Released on October 29, 2024
Saskatchewan Power Corporation was sentenced on October 18, 2024, in Weyburn Provincial Court for violating The Occupational Health and Safety Regulations, 1996.
In May 2024, Saskatchewan Power Corporation was found guilty of violating:
- clause 12 (a) (being an employer at a place of employment, fail to provide and maintain plant, systems of work and working environments that ensure, as far as is reasonably practicable, the health, safety and welfare at work of the employer's workers, resulting in the deaths of workers);
- clause 12 (c) (being an employer at a place of employment, fail to provide any information, instruction, training and supervision that is necessary to protect the health and safety of workers at work, resulting in the deaths of workers); and
- clause 192 (2) (h) (being an employer, require or permit a worker to be raised or lowered by any aerial device or elevating work platform or to work from a device or platform held in an elevated position unless the worker is provided with and is required to use a personal fall arrest system that meets the requirements of Part VII, resulting in the deaths of workers).
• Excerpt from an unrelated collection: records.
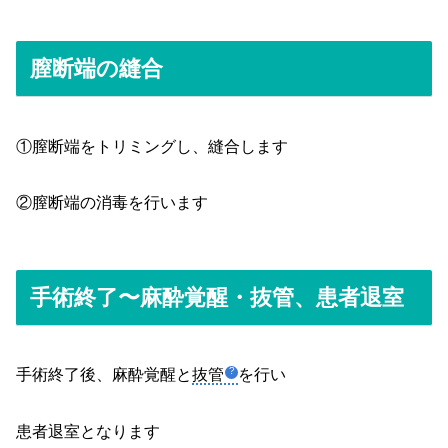
膣断端の縫合
①膣断端をトリミングし、縫合します
②膣断端の消毒を行います
手術終了〜麻酔覚醒・抜管、患者退室
手術終了後、麻酔覚醒と
抜管
を行い
患者退室となります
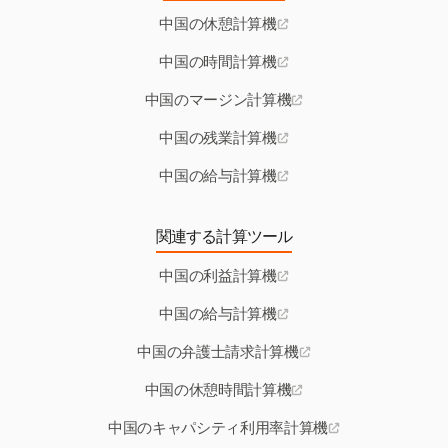
中国の休憩計算機
中国の時間計算機
中国のマージン計算機
中国の残業計算機
中国の給与計算機
関連する計算ツール
中国の利益計算機
中国の給与計算機
中国の弁護士請求計算機
中国の休憩時間計算機
中国のキャパシティ利用率計算機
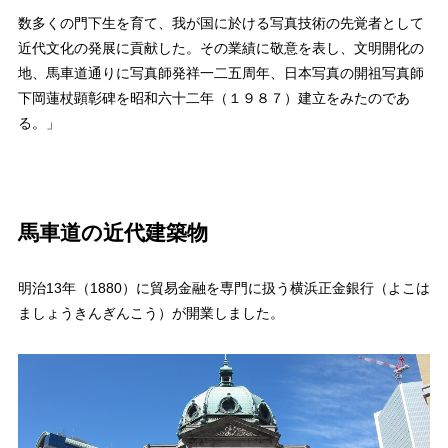
数多くの門下生を育て、我が国に於ける写真技術の先覚者として
近代文化の発展に貢献した。その業績に敬意を表し、文明開化の
地、馬車道通りに写真師発祥一二五周年、日本写真の開祖写真師
下岡蓮杖顕彰碑を昭和六十二年（１９８７）建立をみたのであ
る。」
馬車道の近代建築物
明治13年（1880）に貿易金融を専門に扱う横浜正金銀行（よこは
ましょうきんぎんこう）が開業しました。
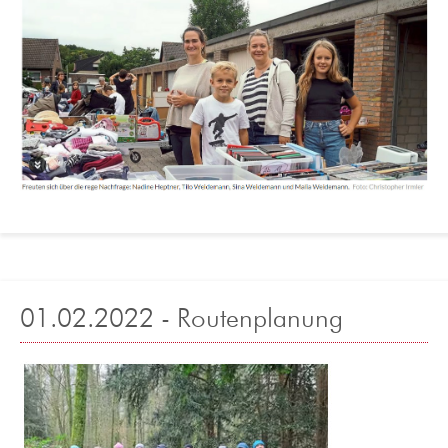
01.02.2022 - Routenplanung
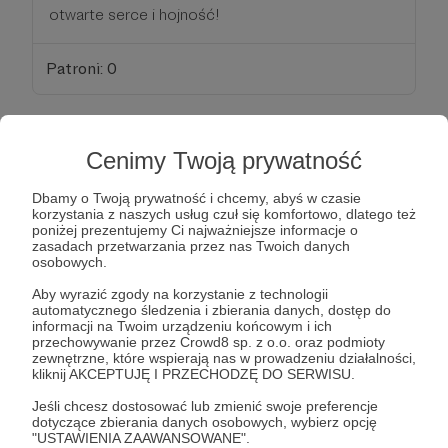
otwarte serce i hojność!
Patroni: 0
300 zł
Cenimy Twoją prywatność
miesięcznie
Dbamy o Twoją prywatność i chcemy, abyś w czasie
korzystania z naszych usług czuł się komfortowo, dlatego też
Bardzo dziękuję za wsparcie moich muzycznych
poniżej prezentujemy Ci najważniejsze informacje o
działań. Podziękowaniem z mojej strony jest
zasadach przetwarzania przez nas Twoich danych
osobowych.
modlitwa i wdzięczność za to, że razem możemy
głosić Słowo Boże przez wyśpiewywane Psalmy.
Aby wyrazić zgody na korzystanie z technologii
automatycznego śledzenia i zbierania danych, dostęp do
informacji na Twoim urządzeniu końcowym i ich
Każda kwota ma znaczenie. Dziękuję za Twoje
przechowywanie przez Crowd8 sp. z o.o. oraz podmioty
zewnętrzne, które wspierają nas w prowadzeniu działalności,
otwarte serce i hojność!
kliknij AKCEPTUJĘ I PRZECHODZĘ DO SERWISU.
Jeśli chcesz dostosować lub zmienić swoje preferencje
Patroni: 0
dotyczące zbierania danych osobowych, wybierz opcję
"USTAWIENIA ZAAWANSOWANE".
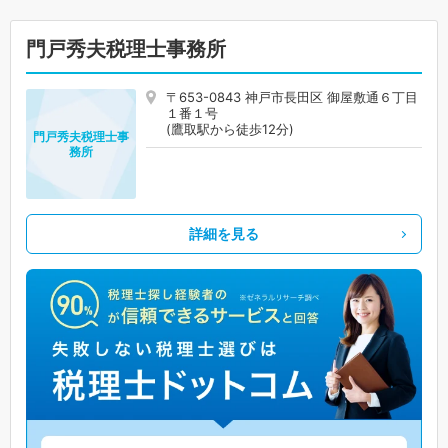
門戸秀夫税理士事務所
〒653-0843 神戸市長田区 御屋敷通６丁目
１番１号
(鷹取駅から徒歩12分)
門戸秀夫税理士事
務所
詳細を見る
As a result, the Court imposed a fine of $300,000 with a surcharge of $120,000 on the first count and $150,000 on each of the other two counts with a surcharge of $60,000 on each of those charges, for a total amount of $840,000.
The charges stemmed from a worksite incident that occurred on October 8, 2020, in Weyburn, Saskatchewan. Two workers were fatally injured when they fell to the ground from the bucket of a bucket truck.